Yousay55 · 01/01/2025 13:15

Parenting is the hardest job in the world. I teach a class of 5 to 7 years olds 5 days a week, and it’s nothing compared to parenting.

The relentless crying and demands ease eventually, but when you’re in the midsts of it, it feels overwhelming.

Divorce is extreme and I don’t think it would actually help because the days you have your dc, you’ll be alone.

Could you schedule in time alone every day, every other day or a whole weekend, regularly so that you know you have some time apart?

I would really try to seek out help, for your sake and that of your dh and dc.

Funkyslippers · 01/01/2025 13:15

LampLamp · 01/01/2025 12:58

My husband is doing loads. He has her every evening from 8:30-12:30.
He does the washing, walks the dogs, cooks dinner. So really I should just have a baby to focus on.

Why does it have to be PND? Why can’t I realise this was a terrible mistake?
If I could give her up for adoption tomorrow I happily would.

But your husband won't be able to do this if you divorce. You'll be doing some of it on your own

Candlesandmatches · 01/01/2025 13:15

A divorce won’t solve this issue. It will cause more misery.
I had PND twice. This sounds very much like PND.
Make an appointment with the health visitor or GP. Ask about PND.
it is possible to enjoy your marriage and your baby and there is help out there for that.
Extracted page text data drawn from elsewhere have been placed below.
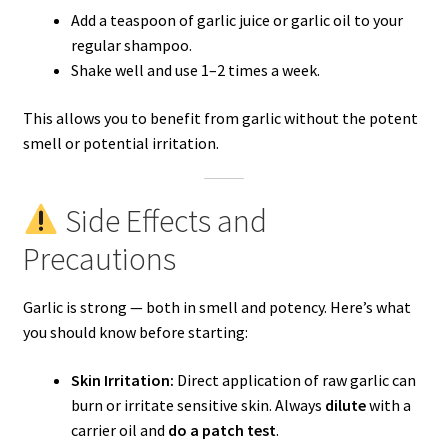
Add a teaspoon of garlic juice or garlic oil to your
regular shampoo.
Shake well and use 1–2 times a week.
This allows you to benefit from garlic without the potent
smell or potential irritation.
Side Effects and
Precautions
Garlic is strong — both in smell and potency. Here’s what
you should know before starting:
Skin Irritation:
Direct application of raw garlic can
burn or irritate sensitive skin. Always
dilute
with a
carrier oil and
do a patch test
.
BeLilacSloth · 01/01/2025 13:15

JustCrow · 01/01/2025 13:12

The way you talk about your baby is worrying. If a man wrote the OP, everyone would be urging him to get away from the baby for its own safety. I’m prepared for the onslaught of “The OP is probably depressed” comments; that might well be true but I still think she needs to tell her husband how she’s feeling and get away from the baby.

Exactly my thoughts, just read through all of OP’s posts and sounds like she’s serious in really not wanting the baby. I’m worried for this poor child.

LampLamp · 01/01/2025 13:15

JustCrow · 01/01/2025 13:12

The way you talk about your baby is worrying. If a man wrote the OP, everyone would be urging him to get away from the baby for its own safety. I’m prepared for the onslaught of “The OP is probably depressed” comments; that might well be true but I still think she needs to tell her husband how she’s feeling and get away from the baby.

I wouldn’t hurt her, if that’s what you’re suggesting, never. It has never even crossed my mind.